Dalam kasus 24 gereja di Aceh Singkil, pelarangan dilakukan oleh Pemerintah Kabupaten Aceh Singkil atas desakan sebagian masyarakat yang menolak keberadaan gereja.
Kemudian pada tahun 2016, Komnas HAM menemukan adanya aturan baru di Provinsi Aceh berupa Qanun No.4 tahun 2016 tentang Pedoman Pemeliharaan Kerukunan Umat Beragama dan Pendirian Rumah Ibadah.
Dalam aturan ini terdapat beberapa ketentuan tambahan dalam prosedur pendirian rumah ibadah yang tidak diatur dalam Peraturan Bersama Menteri Agama dan Menteri Dalam Negeri (PBM) Nomor 8 dan 9 tahun 2006 tentang Tata Cara Pendirian Rumah Ibadah.
Aturan tambahan tersebut antara lain, pertama, rekomendasi tertulis Camat.
Kedua, rekomendasi tertulis dari Keuchik (Lurah) setelah bermusyawarah dengan tuha peut. Ketiga, daftar nama pengguna tempat ibadah sebanyak 140 orang.
(Baca: Pelanggaran Kebebasan Beragama Turun pada Triwulan Pertama 2017)
Keempat, dukungan dari masyarakat setempat minimal 110 orang. Kelima, rekomendasi tertulis dari Imuem Mukim, dan keenam, susunan panitia pembangunan dikeluarkan oleh pejabat berwenang.

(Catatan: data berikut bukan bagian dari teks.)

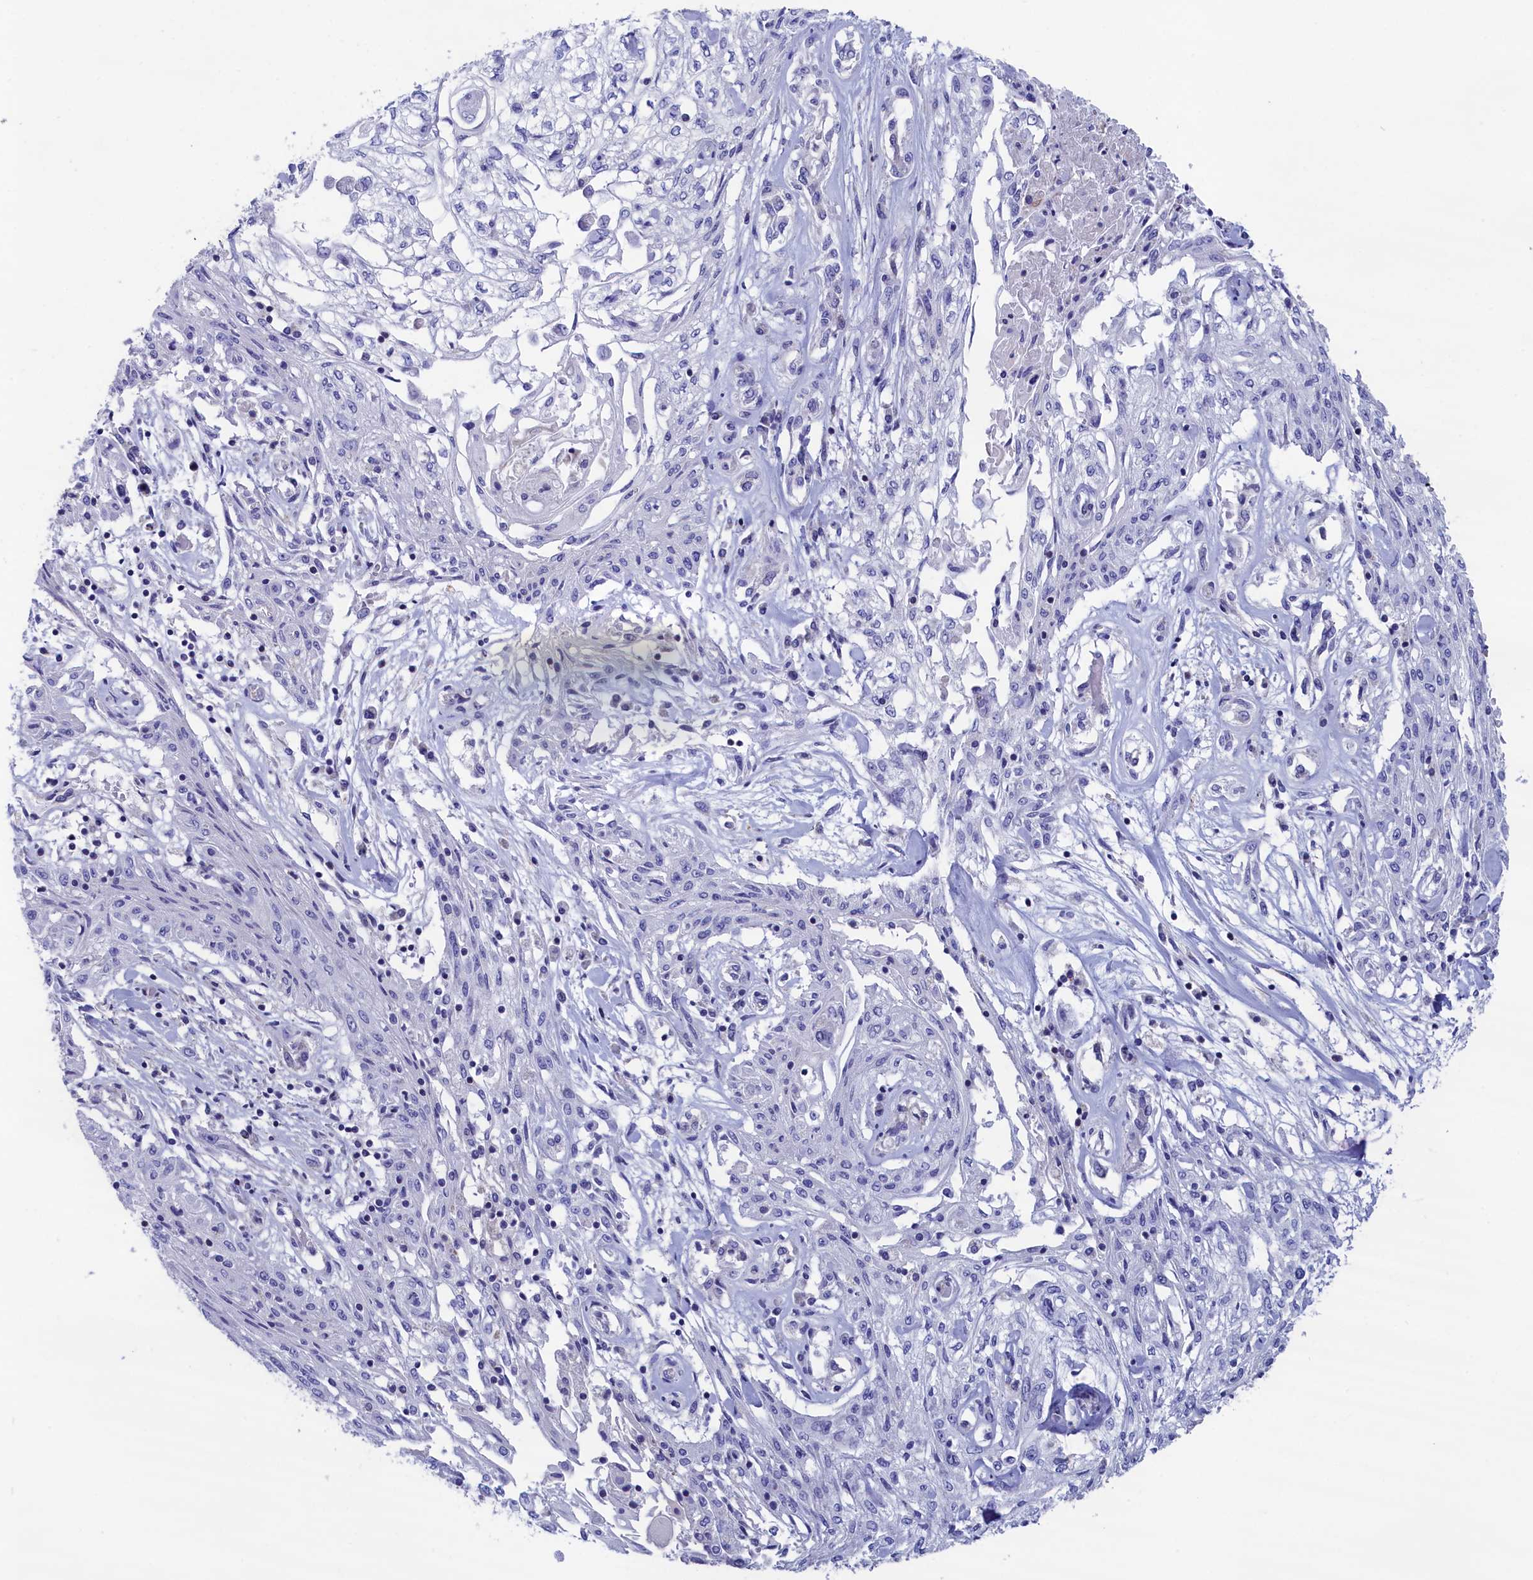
{"staining": {"intensity": "negative", "quantity": "none", "location": "none"}, "tissue": "skin cancer", "cell_type": "Tumor cells", "image_type": "cancer", "snomed": [{"axis": "morphology", "description": "Squamous cell carcinoma, NOS"}, {"axis": "morphology", "description": "Squamous cell carcinoma, metastatic, NOS"}, {"axis": "topography", "description": "Skin"}, {"axis": "topography", "description": "Lymph node"}], "caption": "DAB (3,3'-diaminobenzidine) immunohistochemical staining of skin cancer (squamous cell carcinoma) exhibits no significant positivity in tumor cells.", "gene": "PRDM12", "patient": {"sex": "male", "age": 75}}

Selain itu, Qanun ini juga menyatakan bahwa semua ketentuan tentang persyaratan pendirian tempat ibadah tidak berlaku untuk pendirian tempat ibadah umat Islam.
Pelanggaran atas hak beragama dan berkeyakinan paling parah dialami Jemaat Ahmadiyah Indonesia (JAI).
Komnas HAM mencatat setidaknya telah terjadi pelanggaran hak asasi warga JAI di 12 daerah.
Sebagian besar pelanggaran tersebut dilegitimasi oleh peraturan daerah, seperti Peraturan Gubernur No. 12 tahun 2011 tentang Larangan Kegiatan JAI di Jawa Barat dan Peraturan Wali Kota Banjar No. 10 tahun 2011 tentang Penanganan JAI di Kota Banjar.
Pada 22 Maret 2016, Komnas HAM menerima pengaduan dari warga JAI di Subang tentang pelarangan ibadah.
Menurut pengadu, Lurah Sukamelang dan Camat Subang telah menerbitkan kebijakan yang melarang aktivitas JAI serta memerintahkan penghentian pembangunan masjid JAI.
(Baca: Komnas HAM: Pemkot Depok Tak Gubris Teguran Terkait Penyegelan Masjid Ahmadiyah)
Pemkab Kuningan juga pernah menerbitkan kebijakan yang membatasi aktivitas warga JAI, mendiskriminasi pelayanan KTP dan perkawinan di KUA yang mensyaratkan adanya surat pernyataan keluar dari Ahmadiyah.